Chose certaine, cela ne servirait personne si Stevenson poursuivait sa carrière sous d'autres cieux. Dans un moment où la boxe locale n'a vraiment que Jean Pascal et Lucian Bute comme autres grands centres d'intérêt, son départ causerait un énorme vide. GYM perdrait son meilleur vendeur. Michel sait mieux que personne ce que cela pourrait signifier pour son entreprise.

« Nous allons tout faire pour le convaincre, dit-il. Quand Adonis analysera tout cela dans un contexte plus calme, je suis sûr qu'il réalisera que pour sa famille et pour lui-même, le meilleur endroit pour vivre, c'est ici.»

Stevenson et Georges St-Pierre sont les uniques champions en ville. Le Canadien n'a pas gagné depuis 20 ans. Les Alouettes présentent l'allure d'une organisation en chute libre.
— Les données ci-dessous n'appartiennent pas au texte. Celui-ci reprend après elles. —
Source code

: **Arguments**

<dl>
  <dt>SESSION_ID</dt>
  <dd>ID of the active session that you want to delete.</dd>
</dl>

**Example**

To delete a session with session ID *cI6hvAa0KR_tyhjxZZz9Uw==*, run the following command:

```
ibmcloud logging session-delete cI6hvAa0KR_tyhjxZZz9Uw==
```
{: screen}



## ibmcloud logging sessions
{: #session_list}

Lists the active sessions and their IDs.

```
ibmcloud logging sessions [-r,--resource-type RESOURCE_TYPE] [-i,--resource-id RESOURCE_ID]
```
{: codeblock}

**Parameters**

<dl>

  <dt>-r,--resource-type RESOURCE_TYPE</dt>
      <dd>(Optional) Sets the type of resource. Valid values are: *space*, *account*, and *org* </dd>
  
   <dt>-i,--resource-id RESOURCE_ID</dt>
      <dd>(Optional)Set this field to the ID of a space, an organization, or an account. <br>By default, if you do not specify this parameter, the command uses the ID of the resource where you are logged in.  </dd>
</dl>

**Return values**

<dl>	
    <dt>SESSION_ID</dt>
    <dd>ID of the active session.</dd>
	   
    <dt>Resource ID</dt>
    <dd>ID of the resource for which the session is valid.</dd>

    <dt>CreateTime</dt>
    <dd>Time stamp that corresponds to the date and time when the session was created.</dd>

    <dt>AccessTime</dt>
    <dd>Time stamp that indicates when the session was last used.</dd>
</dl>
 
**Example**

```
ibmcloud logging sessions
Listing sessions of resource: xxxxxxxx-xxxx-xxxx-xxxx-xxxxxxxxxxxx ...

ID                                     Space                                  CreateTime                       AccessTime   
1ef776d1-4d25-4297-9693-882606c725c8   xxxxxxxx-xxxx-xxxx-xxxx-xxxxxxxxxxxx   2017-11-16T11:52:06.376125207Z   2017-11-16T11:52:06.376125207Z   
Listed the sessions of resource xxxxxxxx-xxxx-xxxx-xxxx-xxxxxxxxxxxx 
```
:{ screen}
L'Impact a été rapidement éliminé en séries. Les amateurs de boxe risquent de se lasser si on ne leur offre que l'affrontement Bute-Pascal, agrémenté d'une ou deux revanches, au cours de la prochaine année. Le Québec sportif a donc besoin de Stevenson.

Un conseil détaché

Le psychologue sportif Sylvain Guimond, qui analyse la situation de Stevenson à distance, se permet de lui offrir un conseil détaché.
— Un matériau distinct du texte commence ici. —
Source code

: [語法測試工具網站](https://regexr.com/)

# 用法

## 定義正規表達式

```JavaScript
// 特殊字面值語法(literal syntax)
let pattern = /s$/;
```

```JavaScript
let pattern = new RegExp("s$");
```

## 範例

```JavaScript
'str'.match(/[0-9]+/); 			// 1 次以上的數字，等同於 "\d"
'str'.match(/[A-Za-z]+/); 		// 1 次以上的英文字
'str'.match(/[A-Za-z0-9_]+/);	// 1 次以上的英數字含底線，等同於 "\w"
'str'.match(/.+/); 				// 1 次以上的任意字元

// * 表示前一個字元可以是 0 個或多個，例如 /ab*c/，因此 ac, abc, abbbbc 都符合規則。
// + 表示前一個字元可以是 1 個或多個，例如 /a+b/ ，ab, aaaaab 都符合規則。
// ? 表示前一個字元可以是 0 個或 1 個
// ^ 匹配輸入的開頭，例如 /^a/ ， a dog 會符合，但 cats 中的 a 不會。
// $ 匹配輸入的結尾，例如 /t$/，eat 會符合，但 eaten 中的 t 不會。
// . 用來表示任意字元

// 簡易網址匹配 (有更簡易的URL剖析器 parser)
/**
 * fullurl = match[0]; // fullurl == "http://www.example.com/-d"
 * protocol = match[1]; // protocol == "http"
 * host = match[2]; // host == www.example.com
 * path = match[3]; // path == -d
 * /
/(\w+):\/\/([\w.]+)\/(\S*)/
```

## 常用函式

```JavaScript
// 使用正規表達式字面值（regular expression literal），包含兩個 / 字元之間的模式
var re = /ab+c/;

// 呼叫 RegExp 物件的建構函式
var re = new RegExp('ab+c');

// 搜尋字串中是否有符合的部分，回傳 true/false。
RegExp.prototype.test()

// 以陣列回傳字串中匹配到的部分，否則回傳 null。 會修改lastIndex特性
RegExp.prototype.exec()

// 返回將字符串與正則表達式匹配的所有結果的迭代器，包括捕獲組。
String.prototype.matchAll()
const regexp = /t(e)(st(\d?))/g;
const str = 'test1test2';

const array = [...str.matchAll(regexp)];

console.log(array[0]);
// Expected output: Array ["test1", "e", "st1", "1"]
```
« C'est normal d'avoir le goût de partir dans les circonstances, souligne-t-il. Quand tu ne te sens plus aimé, tu veux te voir ailleurs. Pour lui, toutefois, déménager serait une erreur car partout où il ira, les médias ressortiront son histoire passée. Pour eux, ce sera une nouvelle. Ici, ce n'en est plus une. Son histoire est bien connue maintenant. Si quelqu'un revenait là-dessus dans l'avenir, cela serait considéré comme de l'acharnement. Il a vécu ça une fois. Ça ne reviendra pas 10 fois. Par contre, peu importe où il se battra, il devra s'attendre à ce que son passé refasse surface. »

Guimond précise que Stevenson est champion dans un sport extrêmement difficile. « Comme boxeur, il mérite de recevoir énormément de crédit, dit-il. Par contre, son adolescence ne pourra jamais s'effacer d'elle-même. Nous ne sommes pas dans une société qui pardonne, même si ce qu'il a commis est inexcusable et impardonnable. S'il ne peut rien changer au passé, pourquoi ne s'inspirerait-il pas de cela pour empêcher d'autres jeunes de commettre les mêmes erreurs? »
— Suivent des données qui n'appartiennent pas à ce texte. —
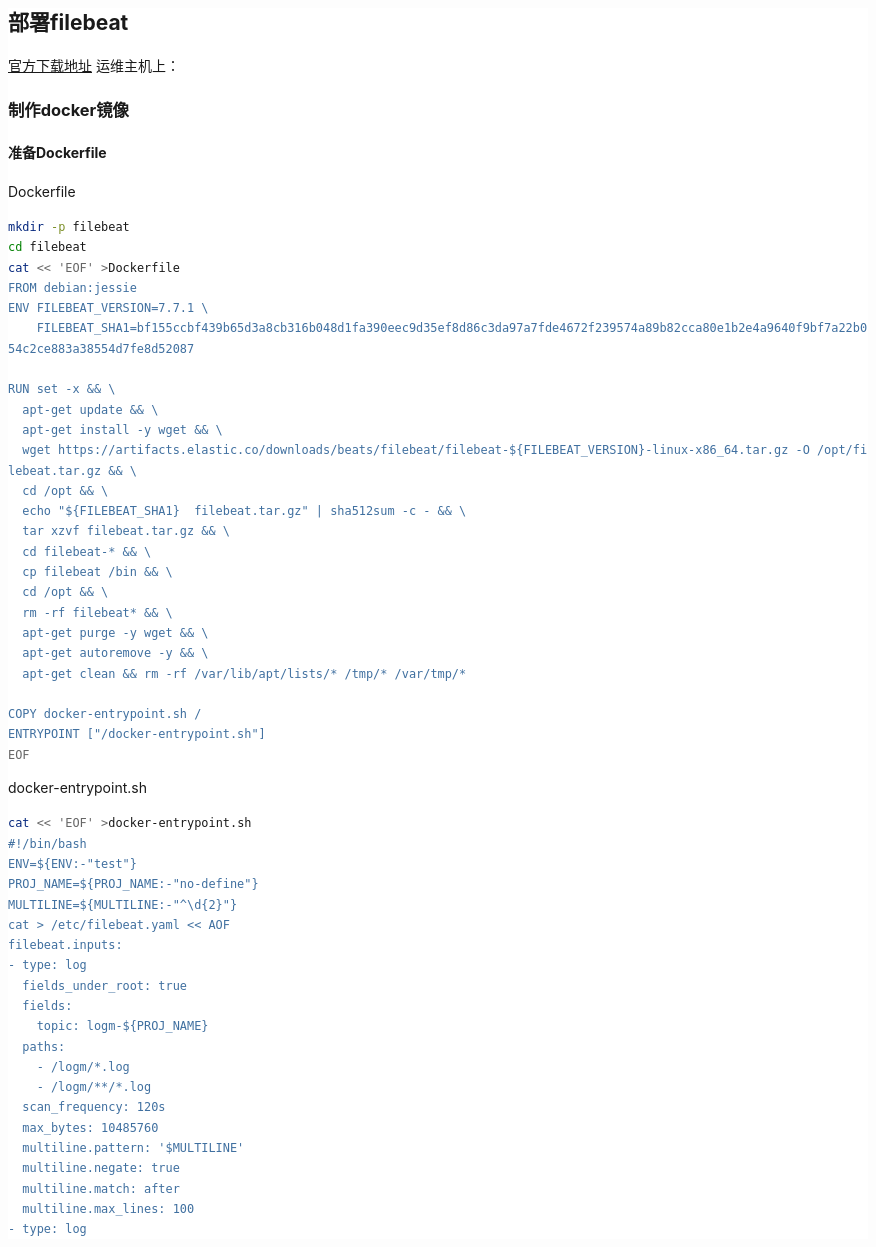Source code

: ## 部署filebeat

[官方下载地址](https://www.elastic.co/downloads/beats/filebeat)
运维主机上：

### 制作docker镜像

#### 准备Dockerfile

Dockerfile

```bash
mkdir -p filebeat
cd filebeat
cat << 'EOF' >Dockerfile
FROM debian:jessie
ENV FILEBEAT_VERSION=7.7.1 \
    FILEBEAT_SHA1=bf155ccbf439b65d3a8cb316b048d1fa390eec9d35ef8d86c3da97a7fde4672f239574a89b82cca80e1b2e4a9640f9bf7a22b054c2ce883a38554d7fe8d52087

RUN set -x && \
  apt-get update && \
  apt-get install -y wget && \
  wget https://artifacts.elastic.co/downloads/beats/filebeat/filebeat-${FILEBEAT_VERSION}-linux-x86_64.tar.gz -O /opt/filebeat.tar.gz && \
  cd /opt && \
  echo "${FILEBEAT_SHA1}  filebeat.tar.gz" | sha512sum -c - && \
  tar xzvf filebeat.tar.gz && \
  cd filebeat-* && \
  cp filebeat /bin && \
  cd /opt && \
  rm -rf filebeat* && \
  apt-get purge -y wget && \
  apt-get autoremove -y && \
  apt-get clean && rm -rf /var/lib/apt/lists/* /tmp/* /var/tmp/*

COPY docker-entrypoint.sh /
ENTRYPOINT ["/docker-entrypoint.sh"]
EOF
```

docker-entrypoint.sh

```bash
cat << 'EOF' >docker-entrypoint.sh
#!/bin/bash
ENV=${ENV:-"test"}
PROJ_NAME=${PROJ_NAME:-"no-define"}
MULTILINE=${MULTILINE:-"^\d{2}"}
cat > /etc/filebeat.yaml << AOF
filebeat.inputs:
- type: log
  fields_under_root: true
  fields:
    topic: logm-${PROJ_NAME}
  paths:
    - /logm/*.log
    - /logm/**/*.log
  scan_frequency: 120s
  max_bytes: 10485760
  multiline.pattern: '$MULTILINE'
  multiline.negate: true
  multiline.match: after
  multiline.max_lines: 100
- type: log
```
Stevenson s'y applique déjà. C'était justement son intention de rencontrer des jeunes, soit en milieux défavorisés, soit en prison, pour les prévenir du danger qui les guette. S'il décidait de poursuivre sa carrière aux États-Unis, le milieu tourmenté dans lequel vivent ces jeunes perdrait un intervenant qui sait parfaitement quoi leur dire.

« Quand on y pense, ce n'est pas grave que son histoire sorte, ajoute Sylvain Guimond. Plus on en parlera et plus il lui sera facile d'en discuter avec les jeunes. Son passé a connu un dénouement désastreux, mais tout le monde a le droit de changer. »

Comme Stevenson l'a déjà expliqué, à 18 ans, il n'y avait pas un seul modèle Noir à Montréal pour l'inciter à éviter certains pièges. Le modèle pour les jeunes d'aujourd'hui, c'est lui. À la lumière de ce qu'il a remarqué dans ses contacts avec les jeunes, il croit en être déjà un. En espérant que cela l'incite à continuer de jouer un rôle social dans sa propre ville.

Quant aux amateurs de boxe, dont plusieurs à tort ou à raison le jugent toujours aussi sévèrement, ils seraient peut-être parmi les premiers à protester contre l'absence d'un bon spectacle s'il n'était plus là. La boxe est un sport qui vivotait par moment à Montréal avant l'année explosive que vient de connaître Stevenson. Quand on a la chance de posséder un champion, il lui faut s'assurer que son règne dure le plus longtemps possible. On ne peut pas perdre bêtement une perle rare quand les boxeurs de classe mondiale sont aussi difficiles à trouver.